Figure 1. Location of the sixteen across the Louisiana coast (Group 1) and the backfilled canals in the Jean Lafitte Park (Groups 2 and 3).

TABLE 1

Table 1. Canals excluded (A) and included (B) in the analysis.

FIGURE 2

Figure 2. Examples of canals backfilled under different conditions. (A) Backfilled canal #19 is surrounded by multiple layers of other canals, spoil banks and natural levees. Much of the former wetland is now open water. (B) Backfilled canal #20 was later re-dredged and spoil bank placed on either side in a continuous line, as before backfilling. (C) Canal #19 was plugged when backfilled and the plug remained decades later. (D) Canal #26 was never plugged. A yellow line goes down the center of each canal and its length is identified.

Backfilled sites in Group 2 are in the Barataria Preserve of the Jean Lafitte Historical National Park located 15 km south of New Orleans, Louisiana, and in the Barataria basin. The 8,097 ha Park is comprised of bottomland hardwood forest, bald cypress swamp, and fresh or intermediate peat marshes and interconnected canals and waterways. The canals were in fresh to intermediate wetlands overlying organic soils that are sometimes floating (Swarzenski, 1992). Backfilling canals in National Parks is intended to restore the natural conditions, per National Park Service guidelines (National Park Service, 2000). Two canals that are 2 km apart from each other were backfilled between December 2001 and February 2002 (Figure 2) by putting the trees, shrubs, and remaining spoil bank levee material into the open canal using a small dredge. The northern one was formed in 1954 and the southern one in 1958. The southern canal had material from a nearby lake bottom added to fill the canal during backfilling. The percent restoration of wetland vegetation in the two canals and on the spoil banks after 5 years was compared in Baustian and Turner (2006).

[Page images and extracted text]
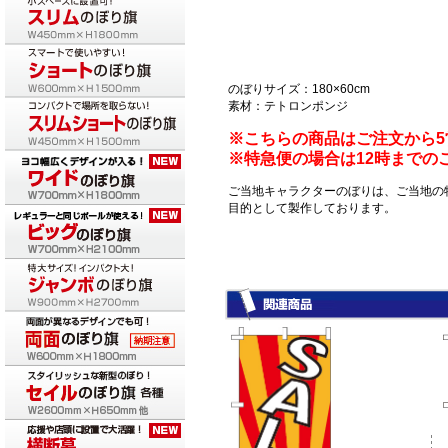
のぼりサイズ：180×60cm
素材：テトロンポンジ
※こちらの商品はご注文から
※特急便の場合は12時までの
ご当地キャラクターのぼりは、ご当地の
目的として製作しております。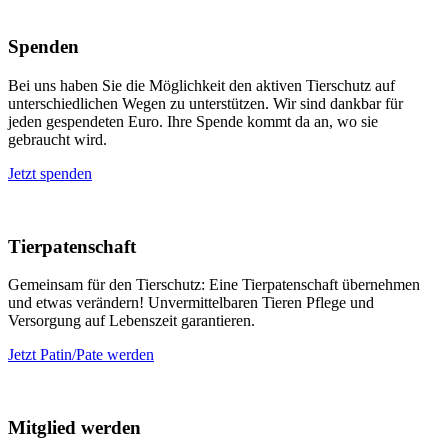
Spenden
Bei uns haben Sie die Möglichkeit den aktiven Tierschutz auf
unterschiedlichen Wegen zu unterstützen. Wir sind dankbar für
jeden gespendeten Euro. Ihre Spende kommt da an, wo sie
gebraucht wird.
Jetzt spenden
Tierpatenschaft
Gemeinsam für den Tierschutz: Eine Tierpatenschaft übernehmen
und etwas verändern! Unvermittelbaren Tieren Pflege und
Versorgung auf Lebenszeit garantieren.
Jetzt Patin/Pate werden
Mitglied werden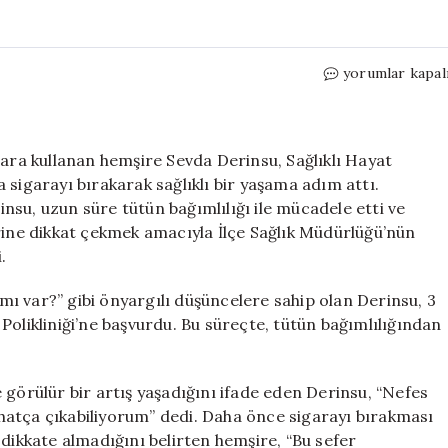
20
yorumlar kapal
Yıldır
Sigaraya
Veda
Eden
gara kullanan hemşire Sevda Derinsu, Sağlıklı Hayat
Hemşire
 sigarayı bırakarak sağlıklı bir yaşama adım attı.
Sevda,
su, uzun süre tütün bağımlılığı ile mücadele etti ve
3
erine dikkat çekmek amacıyla İlçe Sağlık Müdürlüğü’nün
Ayda
.
Dumansız
Hayata
ı var?” gibi önyargılı düşüncelere sahip olan Derinsu, 3
Geçiş
Polikliniği’ne başvurdu. Bu süreçte, tütün bağımlılığından
Yaptı
için
 görülür bir artış yaşadığını ifade eden Derinsu, “Nefes
hatça çıkabiliyorum” dedi. Daha önce sigarayı bırakması
 dikkate almadığını belirten hemşire, “Bu sefer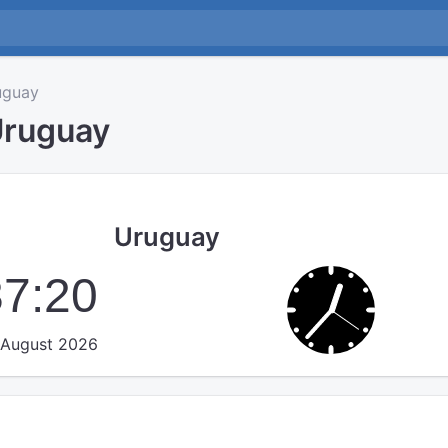
guay
Uruguay
Uruguay
37:21
 August 2026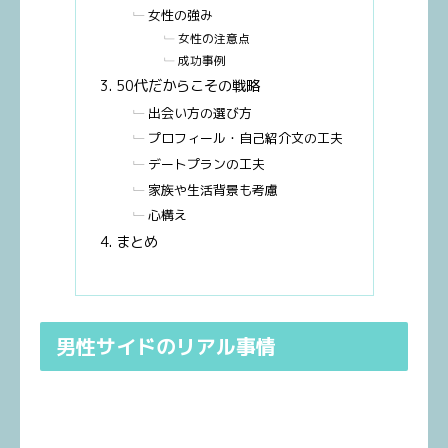
女性の強み
女性の注意点
成功事例
50代だからこその戦略
出会い方の選び方
プロフィール・自己紹介文の工夫
デートプランの工夫
家族や生活背景も考慮
心構え
まとめ
男性サイドのリアル事情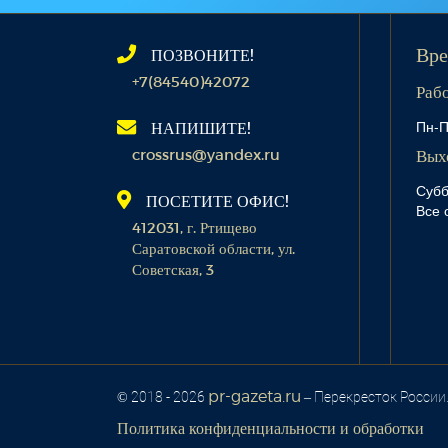
ПОЗВОНИТЕ!
Вре
+7(84540)42072
Раб
Пн-П
НАПИШИТЕ!
crossrus@yandex.ru
Вых
Субб
ПОСЕТИТЕ ОФИС!
Все 
412031, г. Ртищево
Саратовской области, ул.
Советская, 3
pr-gazeta.ru
© 2018 - 2026
– Перекресток России
Политика конфиденциальности и обработки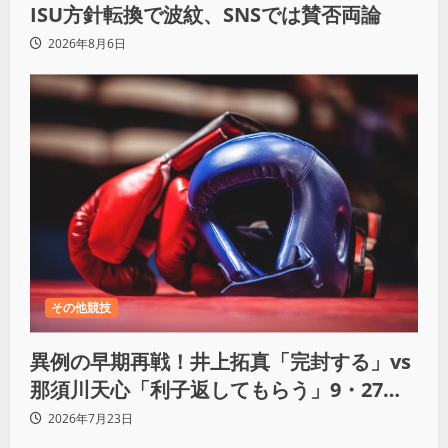
ISU方針転換で波紋、SNSでは賛否両論
2026年8月6日
その他競技
異例の早期再戦！井上拓真「完封する」vs
那須川天心「利子返してもらう」9・27決
戦へ
2026年7月23日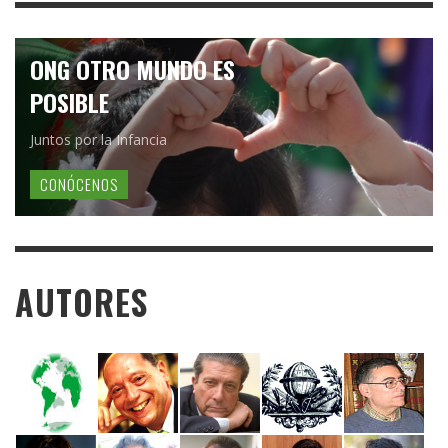
ONG OTRO MUNDO ES
POSIBLE
Juntos por la Infancia
CONÓCENOS
AUTORES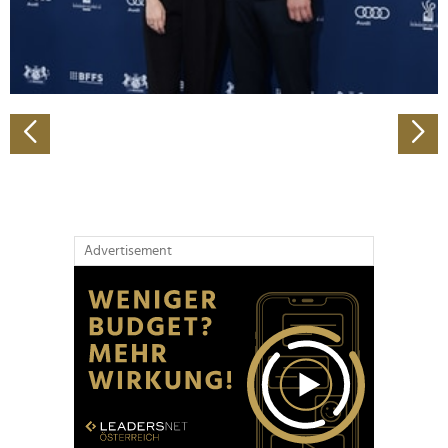
personalisieren, Funktionen für soziale Medien anbieten
zu können und die Zugriffe auf unsere Website zu
analysieren. Außerdem geben wir Informationen zu Ihrer
Verwendung unserer Website an unsere Partner für
soziale Medien, Werbung und Analysen weiter. Unsere
Partner führen diese Informationen möglicherweise mit
weiteren Daten zusammen, die Sie ihnen bereitgestellt
haben oder die sie im Rahmen Ihrer Nutzung der Dienste
gesammelt haben.
Advertisement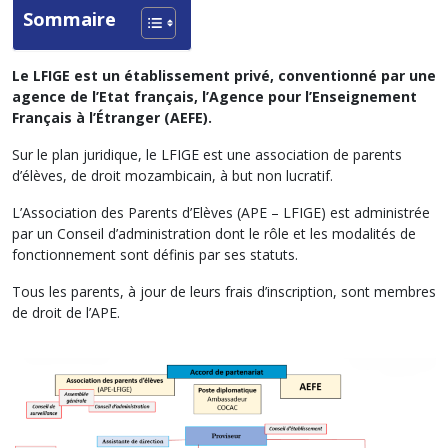
Sommaire
Le LFIGE est un établissement privé, conventionné par une
agence de l’Etat français, l’Agence pour l’Enseignement
Français à l’Étranger (AEFE).
Sur le plan juridique, le LFIGE est une association de parents
d’élèves, de droit mozambicain, à but non lucratif.
L’Association des Parents d’Elèves (APE – LFIGE) est administrée
par un Conseil d’administration dont le rôle et les modalités de
fonctionnement sont définis par ses statuts.
Tous les parents, à jour de leurs frais d’inscription, sont membres
de droit de l’APE.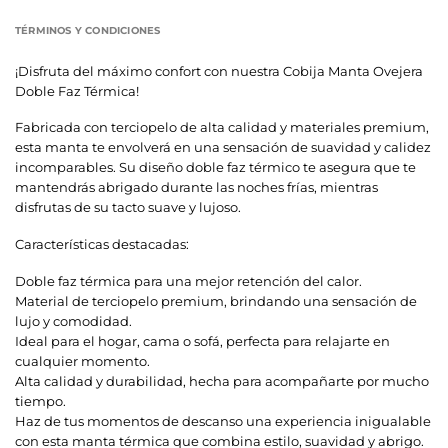
TÉRMINOS Y CONDICIONES
¡Disfruta del máximo confort con nuestra Cobija Manta Ovejera
Doble Faz Térmica!
Fabricada con terciopelo de alta calidad y materiales premium,
esta manta te envolverá en una sensación de suavidad y calidez
incomparables. Su diseño doble faz térmico te asegura que te
mantendrás abrigado durante las noches frías, mientras
disfrutas de su tacto suave y lujoso.
Características destacadas:
Doble faz térmica para una mejor retención del calor.
Material de terciopelo premium, brindando una sensación de
lujo y comodidad.
Ideal para el hogar, cama o sofá, perfecta para relajarte en
cualquier momento.
Alta calidad y durabilidad, hecha para acompañarte por mucho
tiempo.
Haz de tus momentos de descanso una experiencia inigualable
con esta manta térmica que combina estilo, suavidad y abrigo.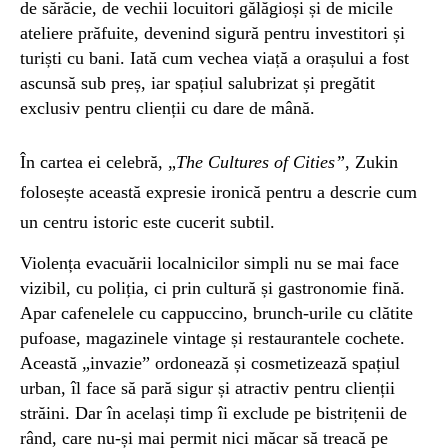
de sărăcie, de vechii locuitori gălăgioși și de micile
ateliere prăfuite, devenind sigură pentru investitori și
turiști cu bani.
Iată cum vechea viață a orașului a fost
ascunsă sub preș, iar spațiul salubrizat și pregătit
exclusiv pentru clienții cu dare de mână.
În cartea ei celebră, „
The Cultures of Cities”
, Zukin
folosește această expresie ironică pentru a descrie cum
un centru istoric este cucerit subtil.
Violența evacuării localnicilor simpli nu se mai face
vizibil, cu poliția, ci prin cultură și gastronomie fină.
Apar cafenelele cu cappuccino, brunch-urile cu clătite
pufoase, magazinele vintage și restaurantele cochete.
Această „invazie” ordonează și cosmetizează spațiul
urban, îl face să pară sigur și atractiv pentru clienții
străini. Dar în același timp îi exclude pe bistrițenii de
rând, care nu-și mai permit nici măcar să treacă pe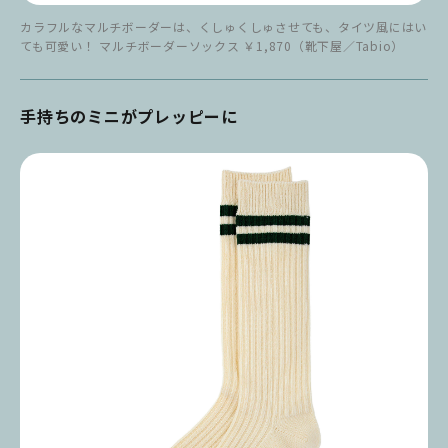
カラフルなマルチボーダーは、くしゅくしゅさせても、タイツ風にはい
ても可愛い！ マルチボーダーソックス ￥1,870（靴下屋／Tabio）
手持ちのミニがプレッピーに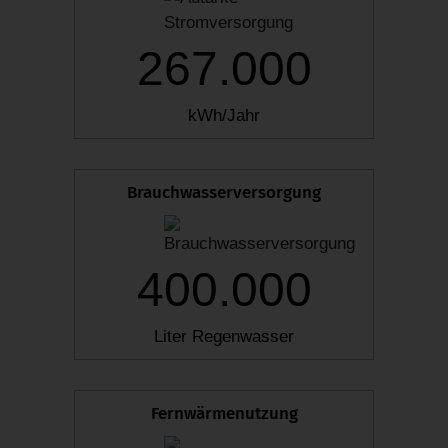
267.000
kWh/Jahr
Brauchwasserversorgung
400.000
Liter Regenwasser
Fernwärmenutzung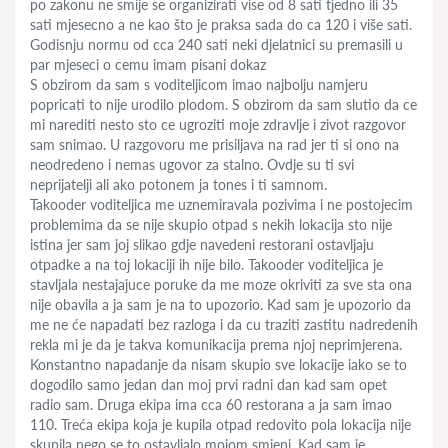
po zakonu ne smije se organizirati vise od 8 sati tjedno ili 35
sati mjesecno a ne kao što je praksa sada do ca 120 i više sati.
Godisnju normu od cca 240 sati neki djelatnici su premasili u
par mjeseci o cemu imam pisani dokaz
S obzirom da sam s voditeljicom imao najbolju namjeru
popricati to nije urodilo plodom. S obzirom da sam slutio da ce
mi narediti nesto sto ce ugroziti moje zdravlje i zivot razgovor
sam snimao. U razgovoru me prisiljava na rad jer ti si ono na
neodredeno i nemas ugovor za stalno. Ovdje su ti svi
neprijatelji ali ako potonem ja tones i ti samnom.
Takooder voditeljica me uznemiravala pozivima i ne postojecim
problemima da se nije skupio otpad s nekih lokacija sto nije
istina jer sam joj slikao gdje navedeni restorani ostavljaju
otpadke a na toj lokaciji ih nije bilo. Takooder voditeljica je
stavljala nestajajuce poruke da me moze okriviti za sve sta ona
nije obavila a ja sam je na to upozorio. Kad sam je upozorio da
me ne će napadati bez razloga i da cu traziti zastitu nadredenih
rekla mi je da je takva komunikacija prema njoj neprimjerena.
Konstantno napadanje da nisam skupio sve lokacije iako se to
dogodilo samo jedan dan moj prvi radni dan kad sam opet
radio sam. Druga ekipa ima cca 60 restorana a ja sam imao
110. Treća ekipa koja je kupila otpad redovito pola lokacija nije
skupila nego se to ostavljalo mojom smjeni. Kad sam je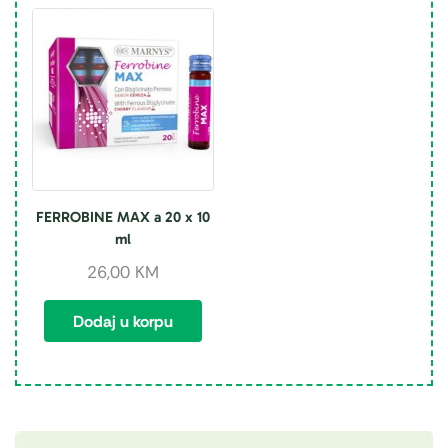
FERROBINE MAX a 20 x 10
ml
26,00
KM
Dodaj u korpu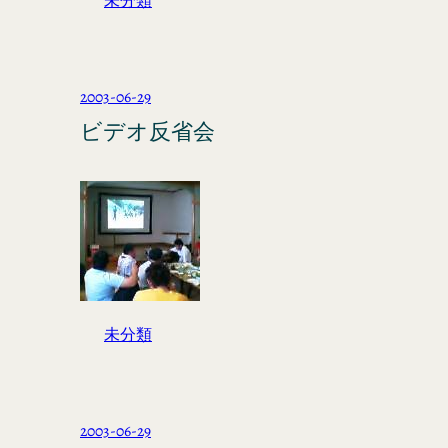
未分類
2003-06-29
ビデオ反省会
未分類
2003-06-29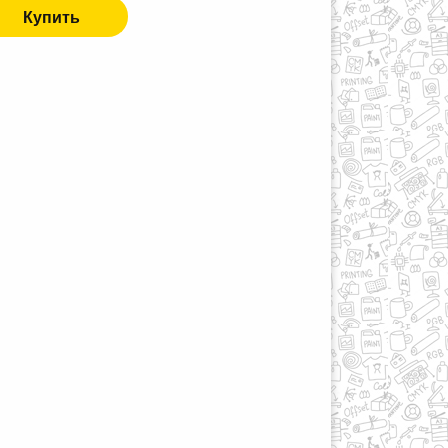
Купить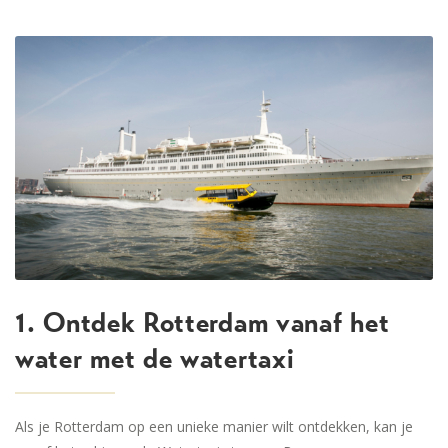
1. Ontdek Rotterdam vanaf het
water met de watertaxi
Als je Rotterdam op een unieke manier wilt ontdekken, kan je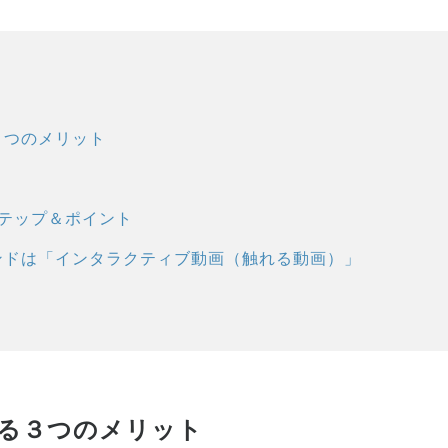
３つのメリット
テップ＆ポイント
ンドは「インタラクティブ動画（触れる動画）」
る３つのメリット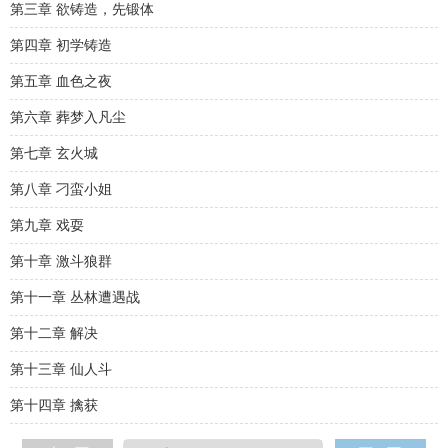
第三章 欲铸造，先锻体
第四章 初学铸造
第五章 血色之夜
第六章 葬梦入凡尘
第七章 玄火城
第八章 刁蛮小姐
第九章 戏耍
第十章 激斗狼群
第十一章 丛林遭遇战
第十二章 解决
第十三章 仙人斗
第十四章 擒获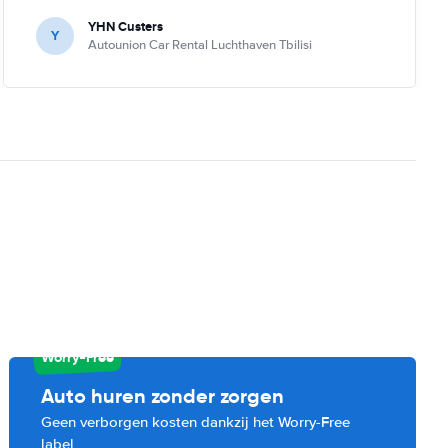
YHN Custers
Y
Autounion Car Rental Luchthaven Tbilisi
Worry-Free
Auto huren zonder zorgen
Geen verborgen kosten dankzij het Worry-Free
label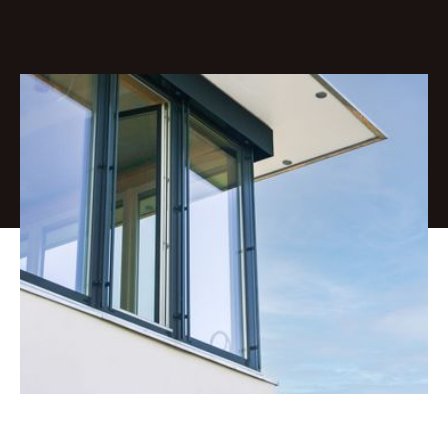
Nehmen Sie Kontakt mit uns auf für ein unverbindliches
Beratungsgespräch.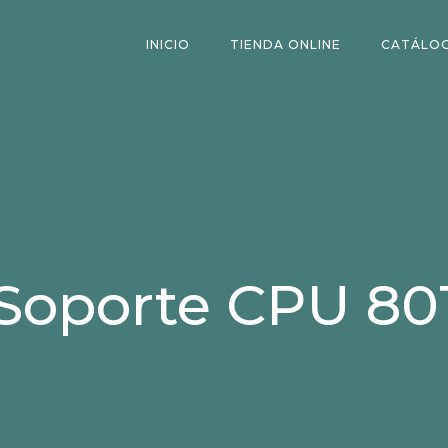
INICIO
TIENDA ONLINE
CATÁLO
Soporte CPU 80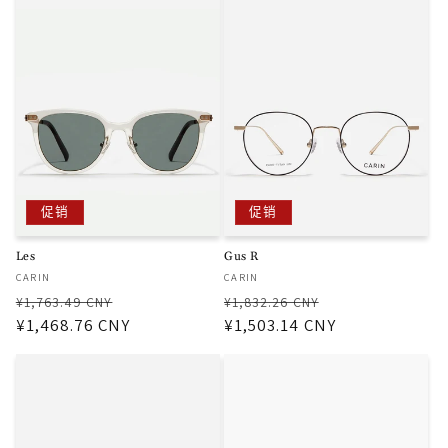
格
格
促销
促销
Les
Gus R
厂
厂
CARIN
CARIN
商：
商：
常
促
常
促
¥1,763.49 CNY
¥1,832.26 CNY
规
¥1,468.76 CNY
销
规
¥1,503.14 CNY
销
价
价
价
价
格
格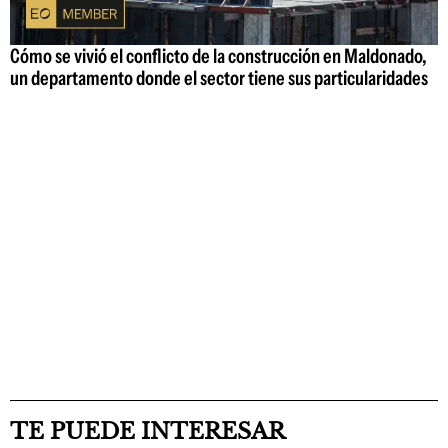
Cómo se vivió el conflicto de la construcción en Maldonado,
un departamento donde el sector tiene sus particularidades
TE PUEDE INTERESAR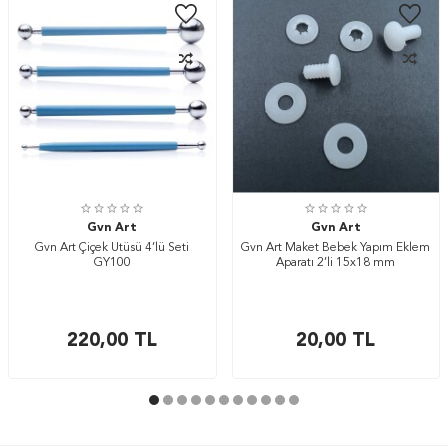
Gvn Art
Gvn Art
Gvn Art Çiçek Ütüsü 4’lü Seti
Gvn Art Maket Bebek Yapım Eklem
GY100
Aparatı 2’li 15x18 mm
220,00
TL
20,00
TL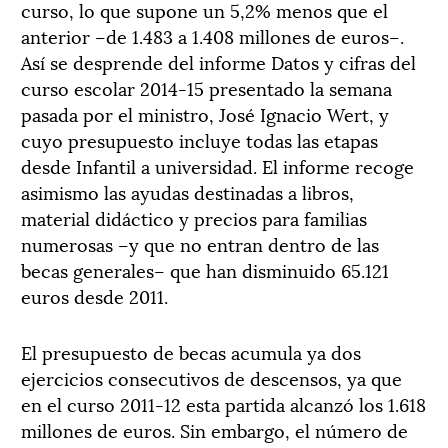
curso, lo que supone un 5,2% menos que el
anterior –de 1.483 a 1.408 millones de euros–.
Así se desprende del informe Datos y cifras del
curso escolar 2014-15 presentado la semana
pasada por el ministro, José Ignacio Wert, y
cuyo presupuesto incluye todas las etapas
desde Infantil a universidad. El informe recoge
asimismo las ayudas destinadas a libros,
material didáctico y precios para familias
numerosas –y que no entran dentro de las
becas generales– que han disminuido 65.121
euros desde 2011.
El presupuesto de becas acumula ya dos
ejercicios consecutivos de descensos, ya que
en el curso 2011-12 esta partida alcanzó los 1.618
millones de euros. Sin embargo, el número de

Using the information ->
a) Translate this sentence from the passage on backfilled canals into Spanish: "Backfilling canals in National Parks is intended to restore the natural conditions, per National Park Service guidelines (National Park Service, 2000)."
b) Answer these from the passage on backfilled canals:
(i) According to the Figure 2 caption, which canal was never plugged?
(ii) How far south of New Orleans is the Jean Lafitte Historical National Park located?
(iii) Between which months and years were the two Park canals backfilled?
c) Carry on the passage on backfilled canals in Louisiana, picking up after its last sentence.

Task-by-task outputs ->
a) El relleno de canales en los Parques Nacionales tiene como objetivo restaurar las condiciones naturales, según las directrices del Servicio de Parques Nacionales (National Park Service, 2000).

b)
(i) Canal #26
(ii) 15 km
(iii) Between December 2001 and February 2002

c)
Backfilling sites in Group 3 are also in the Park and were completed in 2010. Group 3 canals were compared to restoration in reference canals in the area that were not backfilled and that are within 3 km of each other and of similar vegetation (Figure 1).

Satellite Imagery

The satellite imagery is from Google Earth Pro (build date 7.3.3.7786) and I used its measuring tool to estimate the open water area and canal length in satellite images dated from 1998 to the latest posted image, which had an average date of 2019.9 ± 0.2 for Group I sites. The area of mudflats was easily recognizable, but floating vegetation could not be confidently distinguished from emergent vegetation in all parts of the images. I made measurements of the area and covariance for 1, 2, 3, 4, 5, and 6 estimates of three images and determined that one measurement was within ± 1 Std. Dev. of six measurements of the same image. The Coefficient of Variance for the same six estimates was less than 2% (Supplementary Material 2). One measurement of open water area was therefore deemed acceptable and used for each image.

The percent open water in the latest image was compared to the area of disturbance at the time of backfilling that was determined by Neill and Turner (1987a) whose estimates were based on field visits and inspection from a small plane. Whether a plug at the canal entrance was visible or not in the latest image and whether it was required in the permit was noted by them. The height of the plug’s surface above water could not be determined from satellite images and was only occasionally described in permit applications, and rarely mentioned in field inspections in State and Federal Agency reports from that era. The open water in the backfilled and reference canals in the Park was measured for images from 1998, 2004, 2006, 2013, 2019, and 2020. The images are from the National Aeronautics and Space Administration/United States Geological Program Landsat Program. Wetland restoration of a canal or spoil bank was based on the appearance of emergent vegetative cover.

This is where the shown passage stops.